En este contexto, la experiencia cristiana representa una alternativa, una manera diferente de entender las cosas. Los cristianos no nos limitamos a proclamar con buenos modales que creemos en la vida eterna. Un mensaje anunciado en sordina y como pidiendo perdón para no molestar no llega al corazón de las personas. Nos atrevemos a confesar con audacia que Cristo ha resucitado y que, en él, todos hemos empezado ya a vivir una vida distinta. La muerte, ciertamente, supondrá una frontera, pero la “vida nueva” ha comenzado cuando hemos sido incorporados a Cristo. Vivimos ya como resucitados. Este evangelio “loco” no debe ser descafeinado. Si queremos acomodarlo demasiado a los criterios de lo meramente razonable, de lo políticamente correcto, de lo que hoy se lleva, pierde su mordiente y su fuerza transformadora. No merece la pena hacerse cristiano para ser solo una persona de buenos modales, que no da guerra y se limita a comportarse como todos esperan que lo haga.

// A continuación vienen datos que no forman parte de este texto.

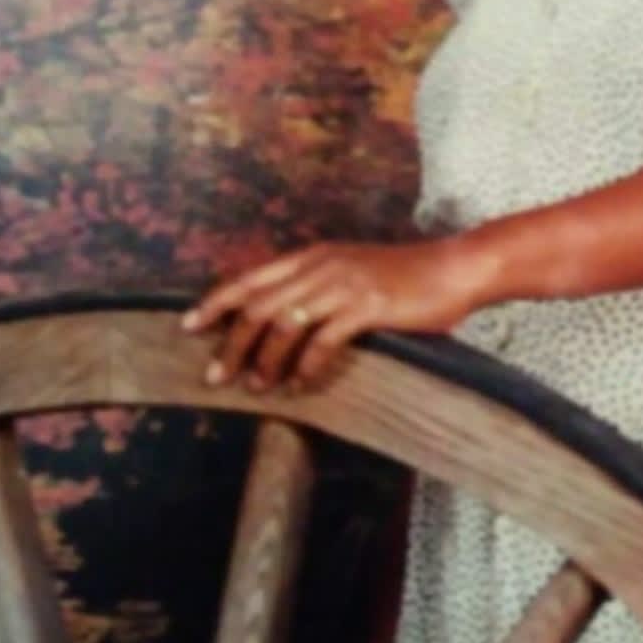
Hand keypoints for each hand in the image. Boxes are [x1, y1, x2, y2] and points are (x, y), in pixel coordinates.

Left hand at [179, 237, 489, 392]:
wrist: (455, 268)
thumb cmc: (408, 276)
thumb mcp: (354, 270)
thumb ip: (320, 285)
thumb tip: (284, 319)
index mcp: (314, 255)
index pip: (251, 278)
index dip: (215, 301)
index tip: (187, 325)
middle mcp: (322, 266)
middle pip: (258, 305)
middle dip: (230, 343)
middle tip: (215, 374)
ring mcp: (344, 285)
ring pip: (284, 325)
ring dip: (264, 360)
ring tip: (257, 386)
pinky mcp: (367, 307)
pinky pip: (322, 342)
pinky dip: (305, 368)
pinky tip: (300, 386)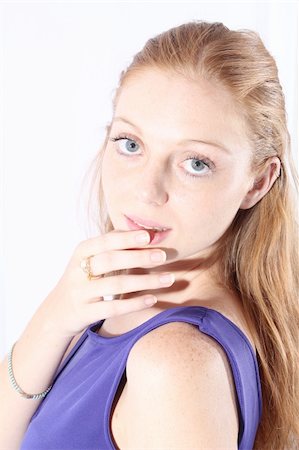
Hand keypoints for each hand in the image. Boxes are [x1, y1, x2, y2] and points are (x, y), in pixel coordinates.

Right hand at [38, 230, 174, 337]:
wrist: (57, 312)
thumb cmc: (82, 279)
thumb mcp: (90, 259)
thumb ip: (112, 245)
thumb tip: (145, 231)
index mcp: (81, 252)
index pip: (105, 241)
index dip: (126, 238)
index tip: (149, 235)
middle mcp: (77, 270)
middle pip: (110, 260)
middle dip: (138, 256)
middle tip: (163, 255)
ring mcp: (80, 293)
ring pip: (115, 284)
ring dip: (144, 281)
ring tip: (168, 279)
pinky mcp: (85, 313)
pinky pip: (113, 308)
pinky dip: (134, 303)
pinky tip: (153, 299)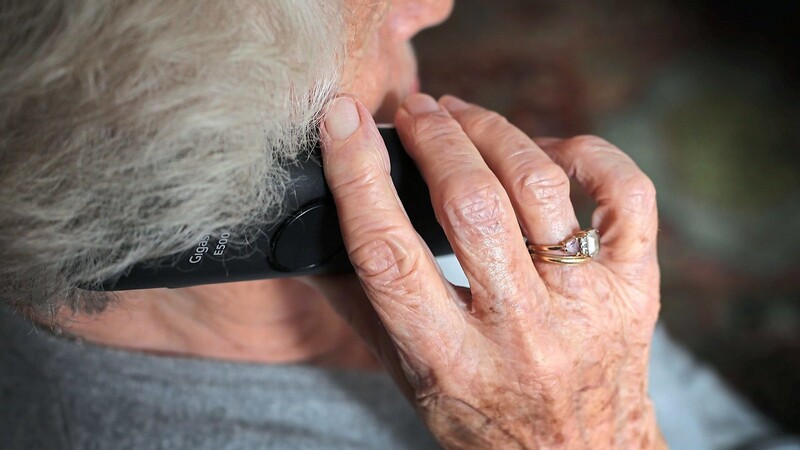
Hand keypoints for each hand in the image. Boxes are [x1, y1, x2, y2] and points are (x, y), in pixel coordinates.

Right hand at [310, 93, 664, 448]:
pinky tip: (548, 149)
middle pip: (471, 206)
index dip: (359, 176)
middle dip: (434, 138)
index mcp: (450, 360)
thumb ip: (361, 309)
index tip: (343, 121)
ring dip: (493, 131)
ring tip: (462, 116)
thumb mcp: (410, 378)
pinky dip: (586, 151)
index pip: (390, 254)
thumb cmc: (484, 418)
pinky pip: (624, 192)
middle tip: (414, 108)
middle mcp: (521, 332)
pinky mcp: (634, 286)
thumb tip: (309, 242)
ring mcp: (586, 306)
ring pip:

Transformar la angustia en confianza. He aquí el gran fruto de la fe en Jesús. Creer que, en nuestra pobreza, todos hemos sido ungidos para ser sacerdotes, profetas y reyes, para ser testigos de esa salvación universal producida por la resurrección de Jesús. La Iglesia no es – como algunos han denunciado con ironía – una ONG internacional al servicio de los objetivos de la ONU. La Iglesia es un signo y un instrumento (es decir, un sacramento) del Cristo que, muriendo y resucitando, transfigura todo el universo. Los cristianos, pues, no nos limitamos a defender la Agenda 2030 de desarrollo sostenible. Si lo hacemos, no es solo por un genérico sentimiento de solidaridad con todos los seres humanos, sino como parte de nuestra misión en el mundo. No aspiramos solo a un “desarrollo sostenible”, sino a la cristificación de toda la creación. No nos conformamos con menos. El día que lo hagamos, habremos dejado de ser sal de la tierra y luz del mundo para convertirnos en un grupo de educadas personas que persiguen objetivos razonables dentro de una visión muy inmanente de la especie humana.
Teólogos como Olivier Clément, que ha probado en sus carnes la vaciedad del ateísmo contemporáneo y la novedad de la fe, nos ayudan a abrir los ojos y a no renunciar a la locura cristiana. Pablo ya lo anunció hace dos mil años: “Pues los judíos exigen signos, los griegos buscan sabiduría; pero nosotros predicamos a Cristo crucificado: escándalo para los judíos, necedad para los gentiles; pero para los llamados —judíos o griegos—, un Cristo que es fuerza de Dios y sabiduría de Dios” (1 Cor 1,22-24).